I get an initial connection and then curl hangs. I get a bunch of repeated lines in the sslh logs

forward to tls failed:connect: connection timed out

If i use the interface 10.80.82.1:4443 directly from curl, I am able to connect to the web server. This is what makes me believe it is a firewall issue as sslh seems to be taking the connection and trying to forward it. The webserver seems to be running properly. I have been looking at this for several weeks and cannot seem to find my error. Any ideas what is wrong?

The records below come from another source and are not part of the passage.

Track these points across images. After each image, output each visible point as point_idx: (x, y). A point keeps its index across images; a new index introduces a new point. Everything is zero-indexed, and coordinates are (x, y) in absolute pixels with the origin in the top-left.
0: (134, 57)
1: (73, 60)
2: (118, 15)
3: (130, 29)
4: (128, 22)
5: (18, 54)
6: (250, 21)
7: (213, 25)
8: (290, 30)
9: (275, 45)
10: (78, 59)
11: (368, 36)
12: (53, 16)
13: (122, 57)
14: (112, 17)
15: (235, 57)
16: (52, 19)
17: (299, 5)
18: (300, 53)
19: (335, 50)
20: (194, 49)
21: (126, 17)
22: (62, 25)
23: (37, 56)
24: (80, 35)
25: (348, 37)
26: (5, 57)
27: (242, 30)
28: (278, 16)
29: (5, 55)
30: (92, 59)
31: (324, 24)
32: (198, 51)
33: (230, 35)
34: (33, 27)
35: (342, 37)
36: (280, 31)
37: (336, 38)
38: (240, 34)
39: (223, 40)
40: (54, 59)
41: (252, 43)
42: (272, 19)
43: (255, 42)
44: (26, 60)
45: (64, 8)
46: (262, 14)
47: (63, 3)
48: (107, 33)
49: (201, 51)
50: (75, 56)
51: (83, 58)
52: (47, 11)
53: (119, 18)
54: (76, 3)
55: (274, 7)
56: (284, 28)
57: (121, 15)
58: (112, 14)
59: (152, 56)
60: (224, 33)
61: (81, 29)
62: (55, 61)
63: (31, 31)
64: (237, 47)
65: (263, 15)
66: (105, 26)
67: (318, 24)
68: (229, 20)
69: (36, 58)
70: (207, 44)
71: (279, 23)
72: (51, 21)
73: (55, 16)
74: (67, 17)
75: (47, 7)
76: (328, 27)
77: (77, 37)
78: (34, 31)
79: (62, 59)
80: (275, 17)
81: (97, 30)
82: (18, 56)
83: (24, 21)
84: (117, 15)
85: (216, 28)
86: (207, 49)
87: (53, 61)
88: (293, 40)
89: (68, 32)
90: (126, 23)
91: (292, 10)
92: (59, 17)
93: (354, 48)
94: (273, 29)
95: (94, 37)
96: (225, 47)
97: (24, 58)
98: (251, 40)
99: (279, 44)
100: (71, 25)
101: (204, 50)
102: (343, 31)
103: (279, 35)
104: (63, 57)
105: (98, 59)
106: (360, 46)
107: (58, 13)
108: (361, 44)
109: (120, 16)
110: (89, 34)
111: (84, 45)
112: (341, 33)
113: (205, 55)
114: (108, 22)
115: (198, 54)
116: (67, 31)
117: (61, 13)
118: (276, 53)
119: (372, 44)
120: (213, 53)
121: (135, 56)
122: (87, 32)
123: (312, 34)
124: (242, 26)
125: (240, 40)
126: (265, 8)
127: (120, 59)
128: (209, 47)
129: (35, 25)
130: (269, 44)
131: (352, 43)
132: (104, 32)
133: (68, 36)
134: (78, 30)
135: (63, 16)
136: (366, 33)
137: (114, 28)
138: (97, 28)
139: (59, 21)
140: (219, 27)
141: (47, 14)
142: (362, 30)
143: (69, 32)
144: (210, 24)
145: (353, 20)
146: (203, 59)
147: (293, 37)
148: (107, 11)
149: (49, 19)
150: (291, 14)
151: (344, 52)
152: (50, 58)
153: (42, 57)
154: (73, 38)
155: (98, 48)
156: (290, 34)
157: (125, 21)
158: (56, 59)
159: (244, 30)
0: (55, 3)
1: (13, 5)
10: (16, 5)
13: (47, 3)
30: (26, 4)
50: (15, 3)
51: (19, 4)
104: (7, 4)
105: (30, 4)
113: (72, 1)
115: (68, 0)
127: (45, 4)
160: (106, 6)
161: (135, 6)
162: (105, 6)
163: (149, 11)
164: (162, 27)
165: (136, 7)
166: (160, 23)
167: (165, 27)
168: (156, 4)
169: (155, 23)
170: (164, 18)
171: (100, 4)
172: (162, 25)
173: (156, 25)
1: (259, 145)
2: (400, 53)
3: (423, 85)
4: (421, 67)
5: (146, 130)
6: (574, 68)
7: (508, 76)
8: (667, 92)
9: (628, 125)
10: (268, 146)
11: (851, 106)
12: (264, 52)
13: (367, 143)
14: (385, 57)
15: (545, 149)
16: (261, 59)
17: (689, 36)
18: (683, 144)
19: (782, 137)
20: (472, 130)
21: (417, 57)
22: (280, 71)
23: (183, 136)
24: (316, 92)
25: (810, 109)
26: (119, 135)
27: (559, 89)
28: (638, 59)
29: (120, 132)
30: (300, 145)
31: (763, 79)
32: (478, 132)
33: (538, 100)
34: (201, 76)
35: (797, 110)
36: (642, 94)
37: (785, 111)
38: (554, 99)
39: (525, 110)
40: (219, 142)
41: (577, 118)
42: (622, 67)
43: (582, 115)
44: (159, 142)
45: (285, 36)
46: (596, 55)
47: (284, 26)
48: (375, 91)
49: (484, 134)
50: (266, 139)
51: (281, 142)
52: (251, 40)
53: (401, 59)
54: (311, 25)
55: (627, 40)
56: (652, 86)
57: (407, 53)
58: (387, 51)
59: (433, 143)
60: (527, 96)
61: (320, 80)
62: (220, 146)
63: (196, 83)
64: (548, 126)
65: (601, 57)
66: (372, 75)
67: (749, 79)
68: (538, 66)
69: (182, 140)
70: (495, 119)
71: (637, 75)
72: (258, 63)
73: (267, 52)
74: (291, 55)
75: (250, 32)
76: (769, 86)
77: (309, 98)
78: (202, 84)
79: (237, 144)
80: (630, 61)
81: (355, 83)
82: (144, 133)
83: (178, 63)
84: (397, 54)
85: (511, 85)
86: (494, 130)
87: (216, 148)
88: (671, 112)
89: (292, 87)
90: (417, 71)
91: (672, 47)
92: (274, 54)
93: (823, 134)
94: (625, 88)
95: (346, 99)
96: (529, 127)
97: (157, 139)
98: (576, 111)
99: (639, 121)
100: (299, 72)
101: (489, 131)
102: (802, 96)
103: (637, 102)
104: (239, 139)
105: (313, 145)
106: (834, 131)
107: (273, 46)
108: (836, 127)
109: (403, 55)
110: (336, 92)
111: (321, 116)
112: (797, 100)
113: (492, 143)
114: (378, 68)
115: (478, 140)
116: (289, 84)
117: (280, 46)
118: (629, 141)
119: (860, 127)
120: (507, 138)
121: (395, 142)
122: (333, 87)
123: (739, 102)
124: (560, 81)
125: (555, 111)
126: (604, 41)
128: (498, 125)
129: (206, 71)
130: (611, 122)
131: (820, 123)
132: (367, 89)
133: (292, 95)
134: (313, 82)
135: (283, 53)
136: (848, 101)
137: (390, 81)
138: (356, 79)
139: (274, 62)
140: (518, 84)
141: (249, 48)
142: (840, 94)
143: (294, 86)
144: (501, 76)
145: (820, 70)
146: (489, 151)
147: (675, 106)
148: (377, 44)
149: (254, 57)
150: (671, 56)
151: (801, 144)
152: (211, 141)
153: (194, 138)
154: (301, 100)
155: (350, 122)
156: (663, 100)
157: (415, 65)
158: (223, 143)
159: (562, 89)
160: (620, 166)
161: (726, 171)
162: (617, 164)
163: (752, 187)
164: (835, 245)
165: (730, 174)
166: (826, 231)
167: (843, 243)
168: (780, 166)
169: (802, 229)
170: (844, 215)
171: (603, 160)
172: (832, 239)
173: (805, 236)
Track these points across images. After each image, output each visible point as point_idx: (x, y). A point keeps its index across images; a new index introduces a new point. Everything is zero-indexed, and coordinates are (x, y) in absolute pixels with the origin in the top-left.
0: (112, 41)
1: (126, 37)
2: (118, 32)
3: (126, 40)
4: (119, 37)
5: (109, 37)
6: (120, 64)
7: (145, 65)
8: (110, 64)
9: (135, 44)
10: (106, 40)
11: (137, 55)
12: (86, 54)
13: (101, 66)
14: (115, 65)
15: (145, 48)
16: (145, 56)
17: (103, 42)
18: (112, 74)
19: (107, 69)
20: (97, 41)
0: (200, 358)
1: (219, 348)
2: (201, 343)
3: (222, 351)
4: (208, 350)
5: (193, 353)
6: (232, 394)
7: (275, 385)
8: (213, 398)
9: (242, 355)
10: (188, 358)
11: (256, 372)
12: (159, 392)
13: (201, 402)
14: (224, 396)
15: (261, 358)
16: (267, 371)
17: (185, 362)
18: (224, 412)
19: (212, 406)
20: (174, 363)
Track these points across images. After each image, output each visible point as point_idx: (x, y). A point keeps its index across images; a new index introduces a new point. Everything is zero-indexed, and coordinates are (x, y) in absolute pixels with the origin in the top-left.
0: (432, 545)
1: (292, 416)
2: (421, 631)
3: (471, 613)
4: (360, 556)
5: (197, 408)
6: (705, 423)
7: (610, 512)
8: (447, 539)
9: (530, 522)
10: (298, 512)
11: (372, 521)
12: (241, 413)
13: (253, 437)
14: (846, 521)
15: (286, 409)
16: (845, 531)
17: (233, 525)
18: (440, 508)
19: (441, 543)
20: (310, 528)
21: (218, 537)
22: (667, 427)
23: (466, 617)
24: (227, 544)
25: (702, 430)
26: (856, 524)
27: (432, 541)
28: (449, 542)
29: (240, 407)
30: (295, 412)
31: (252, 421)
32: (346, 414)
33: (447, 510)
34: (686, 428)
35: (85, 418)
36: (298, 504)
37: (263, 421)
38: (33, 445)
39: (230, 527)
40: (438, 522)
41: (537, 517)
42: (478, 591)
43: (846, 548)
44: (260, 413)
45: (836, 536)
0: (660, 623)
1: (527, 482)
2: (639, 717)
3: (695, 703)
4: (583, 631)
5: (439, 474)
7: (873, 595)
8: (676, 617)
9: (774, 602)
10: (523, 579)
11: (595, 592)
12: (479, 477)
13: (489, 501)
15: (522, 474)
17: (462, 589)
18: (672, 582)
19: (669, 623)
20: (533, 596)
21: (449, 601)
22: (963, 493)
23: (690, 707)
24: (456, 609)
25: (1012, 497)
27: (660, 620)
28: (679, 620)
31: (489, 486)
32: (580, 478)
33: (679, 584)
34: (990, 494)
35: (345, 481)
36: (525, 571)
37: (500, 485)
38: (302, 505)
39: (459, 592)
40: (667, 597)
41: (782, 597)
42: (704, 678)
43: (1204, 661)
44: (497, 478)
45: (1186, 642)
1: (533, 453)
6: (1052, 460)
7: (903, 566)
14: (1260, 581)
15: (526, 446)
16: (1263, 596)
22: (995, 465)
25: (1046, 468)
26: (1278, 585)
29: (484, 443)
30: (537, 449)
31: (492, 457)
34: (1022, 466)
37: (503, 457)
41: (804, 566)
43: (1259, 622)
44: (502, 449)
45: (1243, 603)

If I get rid of transparent proxying it does work. However, that makes it hard to log for my web server

ftasnetamot commented 1 month ago

First: You write about sslh config, but you are showing as first file your firewall configuration. For an easy setup of sslh not a single firewall rule is needed. Next: You sslh configuration in the next file contains more comments, than configuration. If you wish, that people are looking to it, please remove all unneeded lines. Makes life easier.

Have you read this and this

As I see no routing configuration in your docu?